Selbst wenn ein Kaufvertrag unter ausschließlicher Verwendung von Fernkommunikationsmitteln zustande kommt, liegt ein Fernabsatzvertrag nur vor, wenn der Vertragsschluss im Rahmen eines für den Fernabsatz organisierten Vertriebssystems erfolgt ist. In diesem Falle ist ein Widerruf aber dennoch ausnahmsweise ausgeschlossen, wenn der Kaufgegenstand eindeutig auf die persönlichen Bedürfnisse des Verbrauchers zugeschnitten ist. Das Oberlandesgericht (OLG, Az.: 7 U 1903/19) Celle hat nun erläutert, was genau hierunter zu verstehen ist und sinngemäß folgendes entschieden:
1. Ein für den Fernabsatz organisiertes Vertriebssystem ist bei der systematischen Nutzung von Fahrzeugvermittlungsportalen durch einen Gebrauchtwagenhändler anzunehmen, wenn dessen personelle und sachliche Organisation grundsätzlich darauf eingestellt ist, auf elektronischem oder telefonischem Wege eingehende Kundenanfragen dergestalt zu bearbeiten, dass ein Vertragsschluss unter ausschließlicher Nutzung von Fernkommunikationsmitteln erzielt wird. Auf die Anzahl der tatsächlich auf diese Weise abgeschlossenen Verträge kommt es nicht an.

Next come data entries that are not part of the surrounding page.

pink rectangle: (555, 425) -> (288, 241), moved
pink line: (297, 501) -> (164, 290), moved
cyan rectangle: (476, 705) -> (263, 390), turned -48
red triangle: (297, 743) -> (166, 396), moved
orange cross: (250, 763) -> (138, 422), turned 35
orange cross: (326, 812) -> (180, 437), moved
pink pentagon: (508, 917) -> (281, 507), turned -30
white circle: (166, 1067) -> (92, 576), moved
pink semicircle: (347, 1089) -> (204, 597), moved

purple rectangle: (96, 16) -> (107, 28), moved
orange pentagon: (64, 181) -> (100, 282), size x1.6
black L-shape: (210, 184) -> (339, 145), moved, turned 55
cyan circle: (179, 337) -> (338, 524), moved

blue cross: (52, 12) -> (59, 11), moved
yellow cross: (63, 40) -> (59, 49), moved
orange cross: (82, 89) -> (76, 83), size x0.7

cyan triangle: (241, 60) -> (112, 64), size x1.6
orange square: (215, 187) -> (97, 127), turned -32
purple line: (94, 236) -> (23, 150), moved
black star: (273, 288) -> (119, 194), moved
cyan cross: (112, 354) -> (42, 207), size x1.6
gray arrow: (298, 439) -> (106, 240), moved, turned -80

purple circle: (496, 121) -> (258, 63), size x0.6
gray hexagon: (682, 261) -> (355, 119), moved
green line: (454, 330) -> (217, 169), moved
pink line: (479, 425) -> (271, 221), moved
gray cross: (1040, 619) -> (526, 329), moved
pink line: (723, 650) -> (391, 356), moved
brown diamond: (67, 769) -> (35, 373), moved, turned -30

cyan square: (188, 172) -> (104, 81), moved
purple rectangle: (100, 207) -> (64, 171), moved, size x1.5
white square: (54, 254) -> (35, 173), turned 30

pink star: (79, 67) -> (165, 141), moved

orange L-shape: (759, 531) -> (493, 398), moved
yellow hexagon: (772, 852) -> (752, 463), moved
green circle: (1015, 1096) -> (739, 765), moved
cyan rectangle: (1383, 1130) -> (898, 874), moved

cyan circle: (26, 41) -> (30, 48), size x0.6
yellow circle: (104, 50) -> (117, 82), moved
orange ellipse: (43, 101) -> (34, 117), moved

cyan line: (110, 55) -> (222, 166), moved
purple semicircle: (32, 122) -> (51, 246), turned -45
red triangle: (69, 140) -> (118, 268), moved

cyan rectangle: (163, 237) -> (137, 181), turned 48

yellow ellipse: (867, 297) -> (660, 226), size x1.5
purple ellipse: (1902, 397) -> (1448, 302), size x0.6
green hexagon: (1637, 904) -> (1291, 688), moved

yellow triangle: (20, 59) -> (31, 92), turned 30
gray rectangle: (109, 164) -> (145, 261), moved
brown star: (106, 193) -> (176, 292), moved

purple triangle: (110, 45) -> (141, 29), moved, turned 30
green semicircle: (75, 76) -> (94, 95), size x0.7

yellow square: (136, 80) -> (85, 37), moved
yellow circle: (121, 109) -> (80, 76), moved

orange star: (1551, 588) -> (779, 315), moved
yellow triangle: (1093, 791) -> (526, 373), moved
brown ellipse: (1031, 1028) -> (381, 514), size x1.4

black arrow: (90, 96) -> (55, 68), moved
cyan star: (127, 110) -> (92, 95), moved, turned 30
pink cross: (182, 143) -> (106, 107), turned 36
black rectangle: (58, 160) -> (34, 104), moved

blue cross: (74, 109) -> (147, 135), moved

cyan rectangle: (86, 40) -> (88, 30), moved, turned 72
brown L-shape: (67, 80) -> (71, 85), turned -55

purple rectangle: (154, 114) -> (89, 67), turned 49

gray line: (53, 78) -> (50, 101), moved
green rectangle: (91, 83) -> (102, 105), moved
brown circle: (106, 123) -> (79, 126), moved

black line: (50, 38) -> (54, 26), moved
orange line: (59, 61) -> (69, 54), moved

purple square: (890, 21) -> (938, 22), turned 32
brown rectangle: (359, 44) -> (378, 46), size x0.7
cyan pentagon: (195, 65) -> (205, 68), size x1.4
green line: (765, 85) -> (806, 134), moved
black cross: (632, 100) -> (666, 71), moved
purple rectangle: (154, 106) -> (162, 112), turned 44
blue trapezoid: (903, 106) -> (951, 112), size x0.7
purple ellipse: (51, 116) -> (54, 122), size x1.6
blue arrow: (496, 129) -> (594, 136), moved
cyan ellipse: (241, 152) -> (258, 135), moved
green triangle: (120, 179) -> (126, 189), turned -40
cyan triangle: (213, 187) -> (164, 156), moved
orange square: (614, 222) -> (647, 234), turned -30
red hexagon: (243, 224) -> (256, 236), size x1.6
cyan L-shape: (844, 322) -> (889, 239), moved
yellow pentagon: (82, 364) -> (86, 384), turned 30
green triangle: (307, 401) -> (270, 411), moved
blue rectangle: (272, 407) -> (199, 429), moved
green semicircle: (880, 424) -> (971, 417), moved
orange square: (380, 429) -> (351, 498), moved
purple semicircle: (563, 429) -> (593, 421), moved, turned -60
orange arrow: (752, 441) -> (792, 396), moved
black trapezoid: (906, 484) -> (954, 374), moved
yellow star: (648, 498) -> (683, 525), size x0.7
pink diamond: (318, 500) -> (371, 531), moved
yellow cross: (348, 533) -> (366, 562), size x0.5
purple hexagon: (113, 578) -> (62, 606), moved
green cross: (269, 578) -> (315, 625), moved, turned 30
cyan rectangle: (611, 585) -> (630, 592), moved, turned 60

2. Der Widerruf eines im Wege des Fernabsatzes geschlossenen Kaufvertrages ist auch dann möglich, wenn Gegenstand des Kaufvertrages ein Gebrauchtwagen ist, den der Verkäufer aufgrund einer gewisse Fahrzeugparameter umfassenden Suchanfrage des Käufers für diesen angekauft hat.
Fazit:
1. Sowohl bei der Nutzung einer „Onlineverkaufsplattform“ bzw. eines „Onlinemarktplatzes“ als auch bei der Nutzung von Fahrzeugvermittlungsportalen zur Gewinnung von Kaufinteressenten im Internet ist regelmäßig davon auszugehen, dass ein Fernabsatzvertriebssystem vorliegt.
2. Der Annahme eines Fernabsatzvertriebssystems steht es nicht entgegen, wenn es bei der Abwicklung des Geschäfts, also bei der Übergabe des Fahrzeugs, zu einem persönlichen Kontakt der Kaufvertragsparteien kommen soll.
3. Von einem den Widerruf ausschließenden Zuschnitt des Fahrzeugs auf die persönlichen Bedürfnisse des Verbrauchers ist selbst dann nicht auszugehen, wenn der Verbraucher ein selten nachgefragtes Serienfahrzeug aus den vom Verkäufer angebotenen (vorgegebenen) Standardoptionen (wie z.B. Farbe, Motorisierung oder Zusatzausstattung) zusammenstellt. Das gilt auch dann, wenn der Verkäufer nach Widerruf des Kaufvertrages Schwierigkeiten haben sollte, das so konfigurierte und vom Hersteller oder Lieferanten bezogene Fahrzeug weiter zu veräußern.